*Your goal:* In the thread below on data growth versus cluster size planning, how long did the training job on 0.2M records take?

*Selected extract:*
+ + + + + + +

Re: Data growth vs Cluster Size planning

2019-02-12 Thread Phillip Henry
Too little information to give an answer, if indeed an answer a priori is
possible.

However, I would do the following on your test instances:

- Run jstat -gc on all your nodes. It might be that the GC is taking a lot
of time.

- Poll with jstack semi frequently. I can give you a fairly good idea where
in the code the time is being spent in a non-invasive manner.

Phillip



On Mon, Feb 11, 2019 at 9:48 AM Aakash Basu 
wrote:

> Hi,
>
> I ran a dataset of *200 columns and 0.2M records* in a cluster of *1
> master 18 GB, 2 slaves 32 GB each, **16 cores/slave*, took around *772
> minutes* for a *very large ML tuning based job* (training).
>
> Now, my requirement is to run the *same operation on 3M records*. Any
> idea on how we should proceed? Should we go for a vertical scaling or a
> horizontal one? How should this problem be approached in a
> stepwise/systematic manner?
>
> Thanks in advance.
>
> Regards,
> Aakash.
>


Data growth vs Cluster Size planning

2019-02-11 Thread Aakash Basu
Hi,

I ran a dataset of *200 columns and 0.2M records* in a cluster of *1 master
18 GB, 2 slaves 32 GB each, **16 cores/slave*, took around *772 minutes*
for a *very large ML tuning based job* (training).

Now, my requirement is to run the *same operation on 3M records*. Any idea
on how we should proceed? Should we go for a vertical scaling or a
horizontal one? How should this problem be approached in a
stepwise/systematic manner?

Thanks in advance.

Regards,
Aakash.

+ + + + + + +

*Excerpted data:*

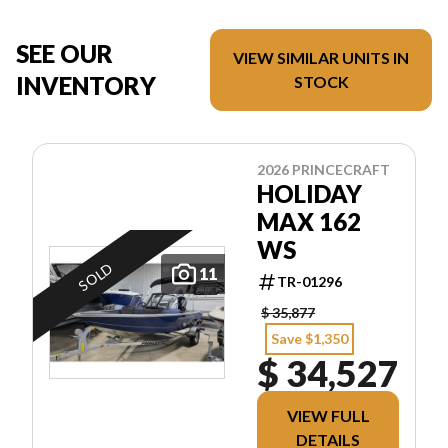
SEE OUR
VIEW SIMILAR UNITS IN
INVENTORY
STOCK
2026 PRINCECRAFT
HOLIDAY
MAX 162
WS
SOLD
11
TR-01296
$ 35,877
Save $1,350
$ 34,527
VIEW FULL
DETAILS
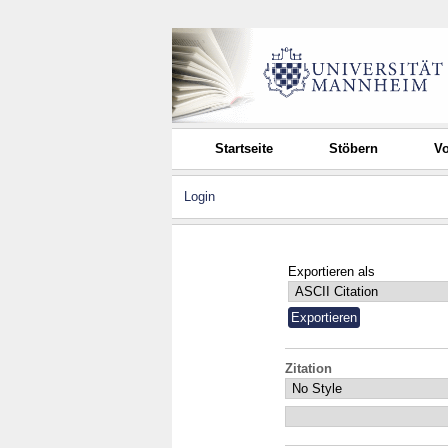
Startseite
Stöbern
Vo
Login
Exportieren als
Zitation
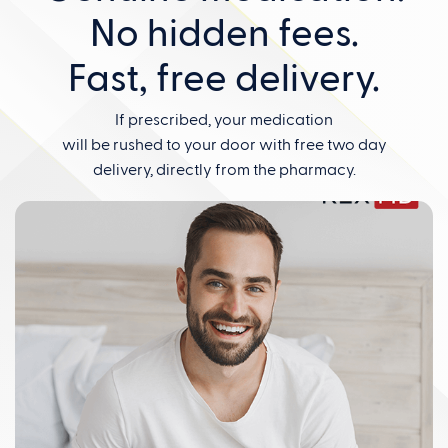
No hidden fees.
Fast, free delivery.
If prescribed, your medication
will be rushed to your door with free two day
delivery, directly from the pharmacy.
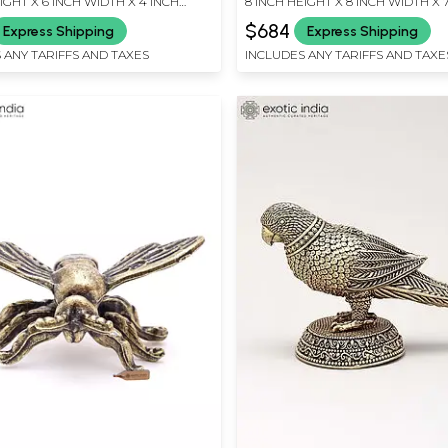
IGHT X 6 INCH WIDTH X 4 INCH
8 INCH HEIGHT X 8 INCH WIDTH X 
LENGTH
$684
Express Shipping
Express Shipping
 ANY TARIFFS AND TAXES
INCLUDES ANY TARIFFS AND TAXE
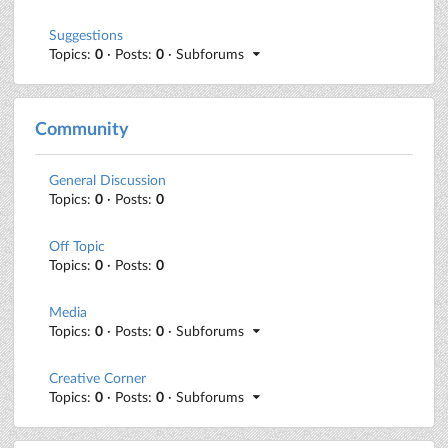
Suggestions
Topics:
0
· Posts:
0
· Subforums
Community
General Discussion
Topics:
0
· Posts:
0
Off Topic
Topics:
0
· Posts:
0
Media
Topics:
0
· Posts:
0
· Subforums
Creative Corner
Topics:
0
· Posts:
0
· Subforums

+ + + + + + +

*Reply:* Around 772 minutes.